◆ **TESTO FORNITO**

• • •

Dunque, nell’afa di luglio, il sottosegretario alla Giustizia Gennaro Migliore (Pd) esordisce con una richiesta di maggior attenzione ai costituzionali principi sui diritti umani in merito al c.d. carcere duro previsto dal 41 bis, tanto voluto da Giovanni Falcone e diventato legge dello Stato soltanto dopo la morte di Paolo Borsellino.
Innanzitutto val la pena di fare alcune considerazioni sulla necessità ravvisata da Migliore. La prima è che il tipo di detenzione citata non viola alcun diritto fondamentale dei detenuti che, per ovvia condizione, sono sottoposti a tali modalità restrittive per evitare che si perpetui la strategia dei capi di Cosa Nostra nel mantenere contatti con la base, impartendo ordini anche da reclusi come avveniva prima del decreto Martelli. La seconda è una mia semplice e personale riflessione. Mi domando come mai il sottosegretario non si sia pronunciato anche sui numerosi casi di abuso di potere (a dir poco) da parte di alcune frange delle forze dell’ordine, di guardie carcerarie e quant’altre figure simili che hanno fatto notizia nella cronaca di questi anni, si pensi al G8 oppure a casi come quello di Stefano Cucchi o di Federico Aldrovandi.
Sensibilità a fasi alterne quella del sottosegretario.
Inoltre, dopo l’uscita in stampa e online da parte di pochi organi d’informazione, egli si appresta a precisare quanto ritenga irrinunciabile il 41 bis, ma ribadisce che esso dev’essere applicato “secondo le corrette procedure”, come a far intendere che finora siano state utilizzate procedure scorrette senza specificare quali esse siano.

• • •

◆ **INSIEME DI VOCI**
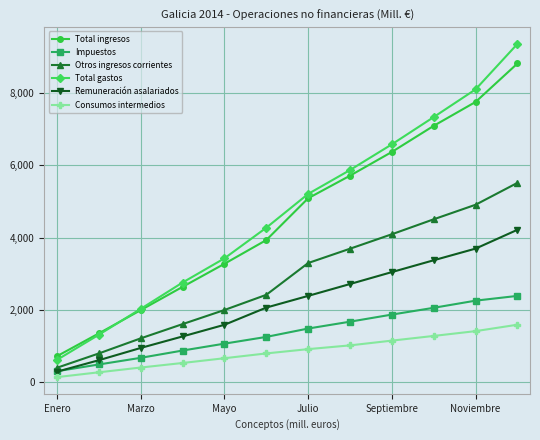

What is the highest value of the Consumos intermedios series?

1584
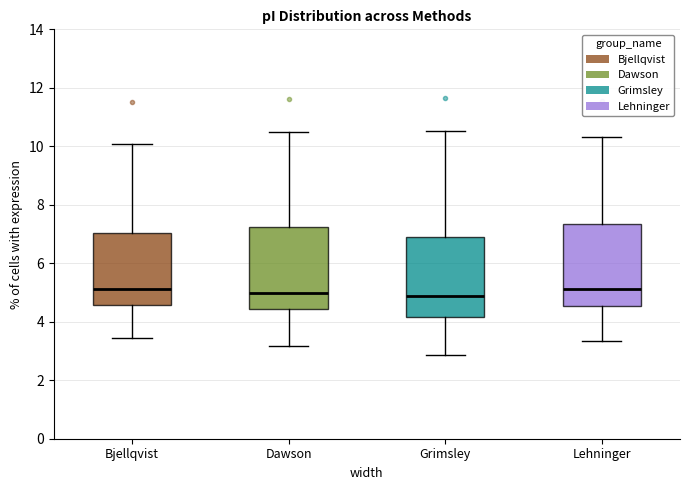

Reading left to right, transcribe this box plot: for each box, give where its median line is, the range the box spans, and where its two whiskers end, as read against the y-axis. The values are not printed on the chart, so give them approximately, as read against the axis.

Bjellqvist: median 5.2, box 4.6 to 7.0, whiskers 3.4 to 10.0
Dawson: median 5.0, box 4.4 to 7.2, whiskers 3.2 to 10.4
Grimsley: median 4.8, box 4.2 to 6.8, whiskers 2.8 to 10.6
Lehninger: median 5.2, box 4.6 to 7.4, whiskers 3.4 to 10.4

• • •

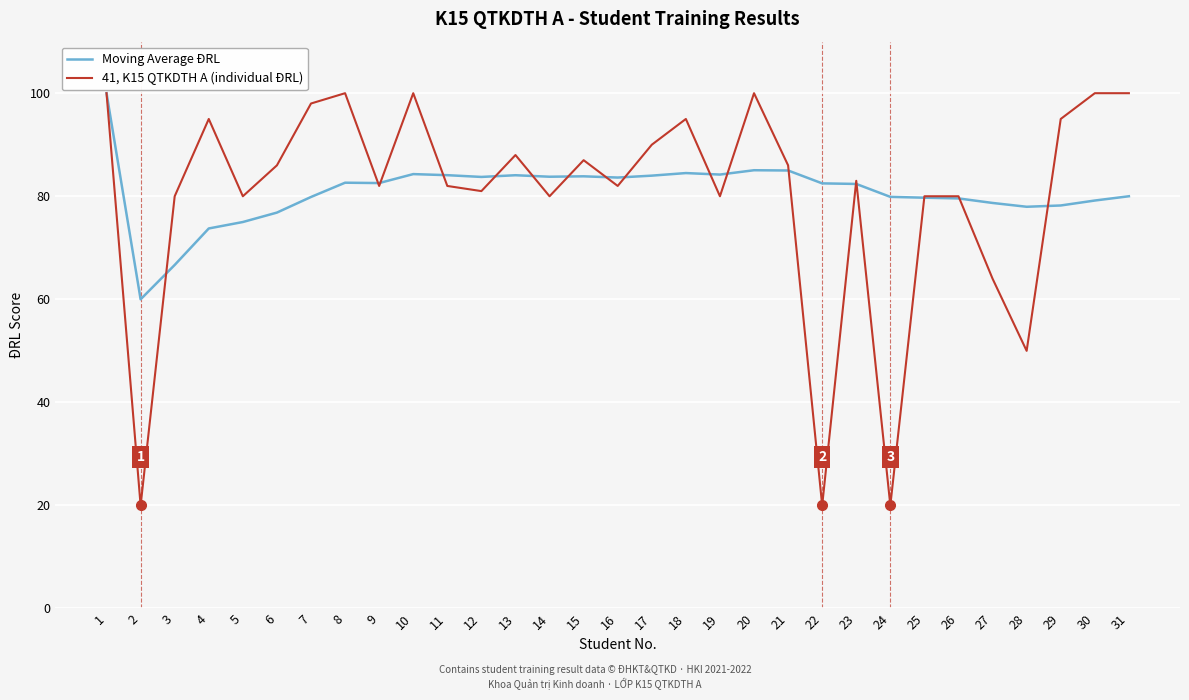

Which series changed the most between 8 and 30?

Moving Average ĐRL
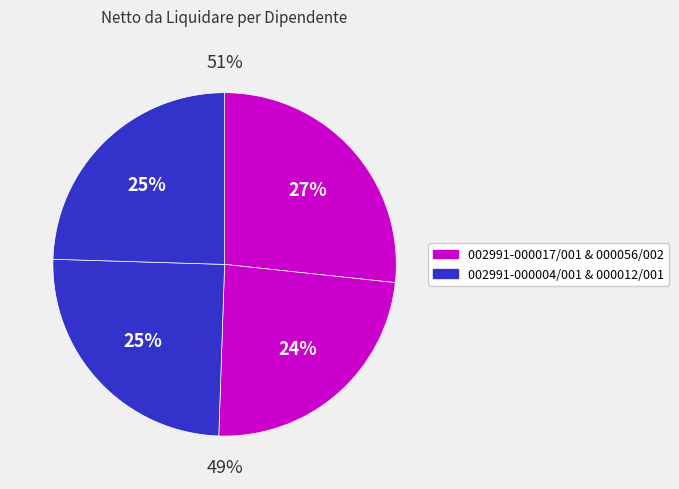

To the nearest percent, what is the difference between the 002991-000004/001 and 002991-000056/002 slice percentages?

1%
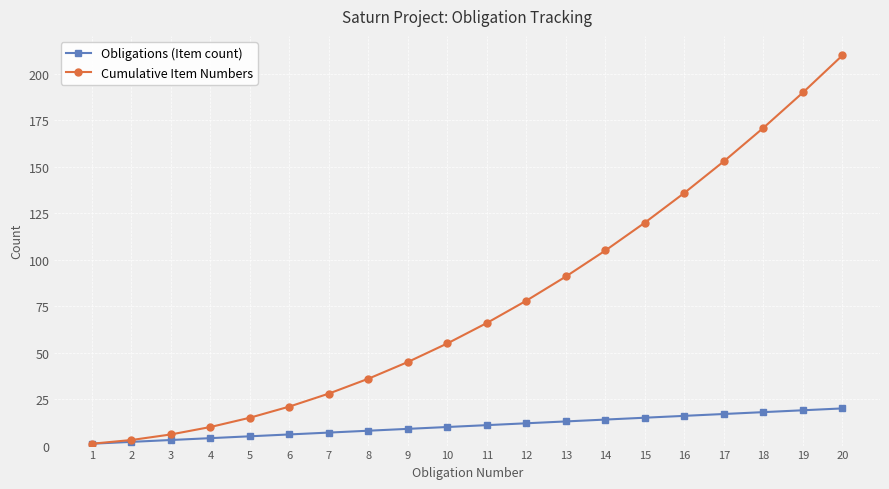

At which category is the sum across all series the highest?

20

• • •

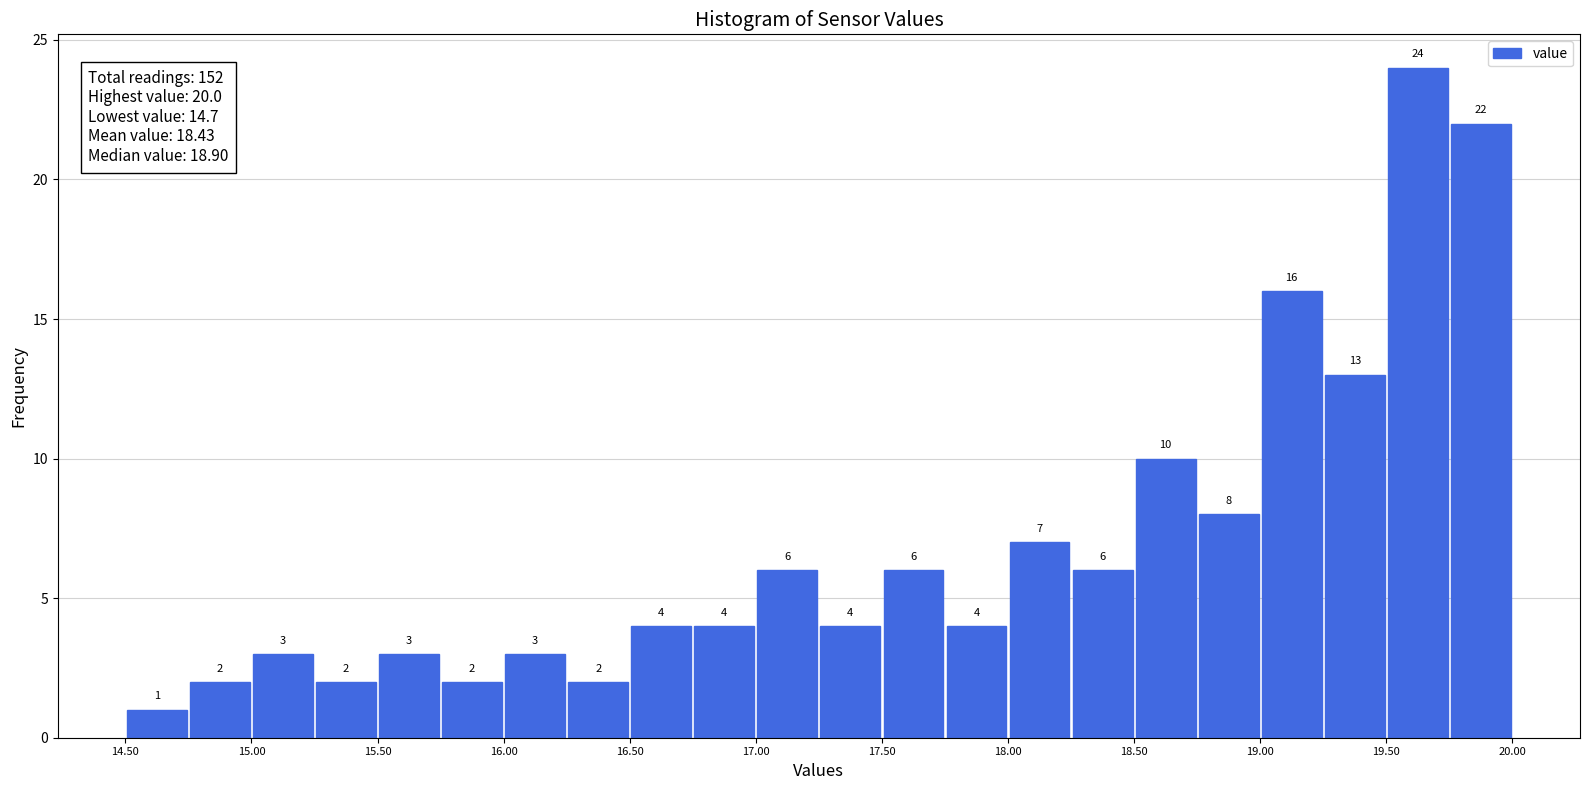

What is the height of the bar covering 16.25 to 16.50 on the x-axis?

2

• • •

◆ **COMPITO DA SVOLGERE**
Riporti per intero, parola per parola, il testo sul regime del 41 bis.

◆ **PROBLEMA RISOLTO**
Dunque, nell’afa di luglio, il sottosegretario alla Giustizia Gennaro Migliore (Pd) esordisce con una richiesta di maggior attenzione ai costituzionali principi sui diritti umani in merito al c.d. carcere duro previsto dal 41 bis, tanto voluto da Giovanni Falcone e diventato legge dello Stato soltanto dopo la morte di Paolo Borsellino.
Innanzitutto val la pena di fare alcune considerazioni sulla necessità ravvisata da Migliore. La prima è che il tipo di detenzione citata non viola alcun diritto fondamentale dei detenuti che, per ovvia condizione, sono sottoposti a tali modalità restrittive per evitare che si perpetui la strategia dei capi di Cosa Nostra nel mantenere contatti con la base, impartendo ordini anche da reclusi come avveniva prima del decreto Martelli. La seconda è una mia semplice e personale riflessione. Mi domando come mai il sottosegretario non si sia pronunciato anche sui numerosi casi di abuso di potere (a dir poco) da parte di alcune frange delle forze dell’ordine, di guardie carcerarie e quant’altre figure simili che hanno fatto notizia nella cronaca di questi anni, si pensi al G8 oppure a casi come quello di Stefano Cucchi o di Federico Aldrovandi.
Sensibilità a fasi alterne quella del sottosegretario.
Inoltre, dopo l’uscita in stampa e online da parte di pochi organi d’informazione, egli si appresta a precisare quanto ritenga irrinunciabile il 41 bis, ma ribadisce che esso dev’essere applicato “secondo le corrette procedure”, come a far intendere che finora siano state utilizzate procedure scorrette senza specificare quali esse siano.